Today the NYT editorializes against elimination of the judicial filibuster. According to the Times‘ editorialists, the filibuster and other modes of obstruction are “all part of the Senate’s time-honored deliberative role and of its protection of minority rights, which Republican leaders would now desecrate in overreaching from their majority perch.”
In 1995, however, the NYT sang a different tune. In a January 1, 1995 editorial (posted on on NRO’s Bench Memos here), the NYT hailed Senator Harkin’s proposal to limit the filibuster.
For years Senate filibusters — when they weren’t conjuring up romantic images of Jimmy Stewart as Mr.
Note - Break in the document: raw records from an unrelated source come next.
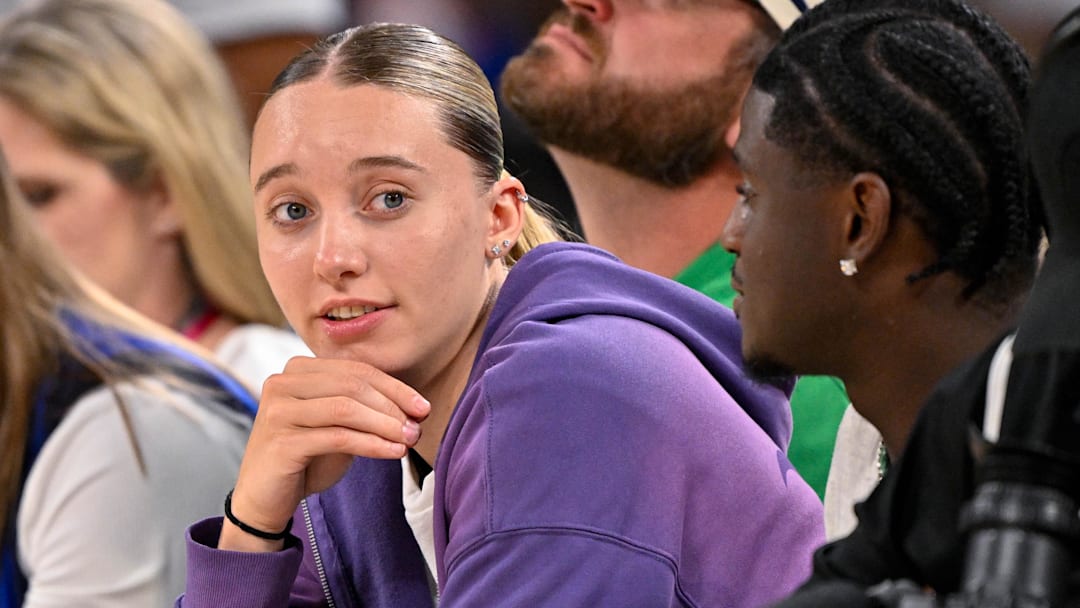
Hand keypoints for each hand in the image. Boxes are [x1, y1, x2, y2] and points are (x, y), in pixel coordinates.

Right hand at [219, 356, 429, 551]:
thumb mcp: (340, 426)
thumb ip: (367, 409)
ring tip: (410, 439)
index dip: (395, 387)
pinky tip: (393, 452)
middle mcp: (282, 383)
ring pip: (346, 408)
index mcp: (297, 370)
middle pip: (352, 385)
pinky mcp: (280, 441)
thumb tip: (416, 407)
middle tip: (419, 426)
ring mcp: (277, 410)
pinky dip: (372, 444)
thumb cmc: (307, 459)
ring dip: (385, 424)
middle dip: (392, 406)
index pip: (356, 370)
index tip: (423, 407)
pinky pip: (338, 437)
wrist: (265, 499)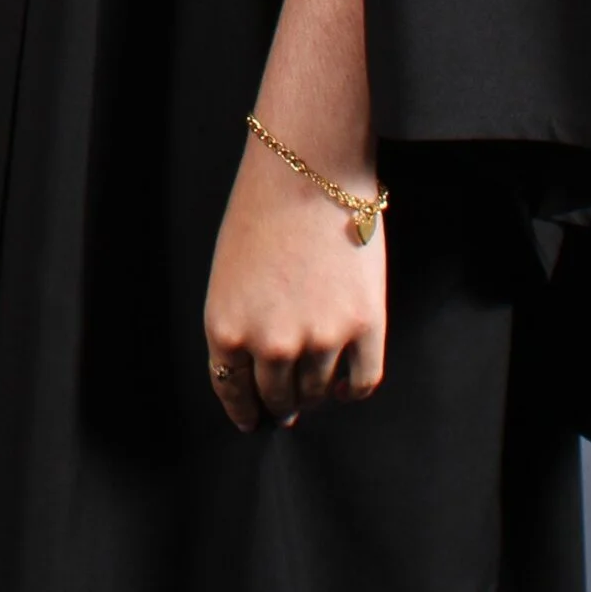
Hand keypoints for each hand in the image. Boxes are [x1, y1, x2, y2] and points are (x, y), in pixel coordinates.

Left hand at [203, 129, 386, 433]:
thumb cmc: (260, 211)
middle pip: (278, 398)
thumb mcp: (228, 275)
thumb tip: (263, 367)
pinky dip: (351, 389)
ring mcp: (321, 340)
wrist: (308, 171)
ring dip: (315, 394)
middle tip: (288, 407)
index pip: (233, 391)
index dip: (244, 411)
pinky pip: (360, 383)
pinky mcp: (364, 328)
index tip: (251, 420)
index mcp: (226, 329)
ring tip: (317, 384)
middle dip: (280, 405)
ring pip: (317, 393)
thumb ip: (240, 324)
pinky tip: (344, 382)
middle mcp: (271, 344)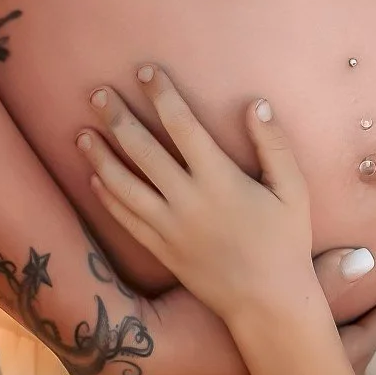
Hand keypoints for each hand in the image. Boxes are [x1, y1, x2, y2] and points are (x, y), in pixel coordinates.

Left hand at [78, 66, 327, 329]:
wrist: (267, 302)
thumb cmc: (285, 242)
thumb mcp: (293, 191)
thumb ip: (274, 145)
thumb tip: (255, 104)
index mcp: (219, 180)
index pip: (182, 125)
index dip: (161, 95)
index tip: (145, 72)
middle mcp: (186, 201)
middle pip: (141, 149)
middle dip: (117, 117)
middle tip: (98, 93)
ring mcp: (168, 227)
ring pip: (121, 184)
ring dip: (99, 156)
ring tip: (82, 133)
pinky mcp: (159, 249)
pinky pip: (123, 218)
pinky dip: (106, 195)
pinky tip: (94, 177)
Smith, passing out from exhaustion on the Senate floor — consisted mainly of negative feats of endurance. . . .
Once a rarely used tactic reserved for issues on which senators held passionate convictions, the filibuster has become the tool of the sore loser, dooming any measure that cannot command the 60 required votes.
In 1995, the NYT endorsed a proposal for successively lower cloture-vote requirements to allow a determined majority to win the day, while still preserving the minority’s right to prolong debate and voice its opposition. Senator Frist’s 100-hours-of-debate proposal would produce the same effect, yet the NYT blasted this as a “No-Compromise Compromise” on May 3.
Senators of both parties have been inconsistent in their views of the filibuster. That’s what one expects from politicians. Is it too much to expect greater consistency from the nation’s one-time paper of record?
UPDATE: The LA Times, on the other hand, stands on principle and advocates eliminating the judicial filibuster even though it will allow the confirmation of judicial nominees it does not like.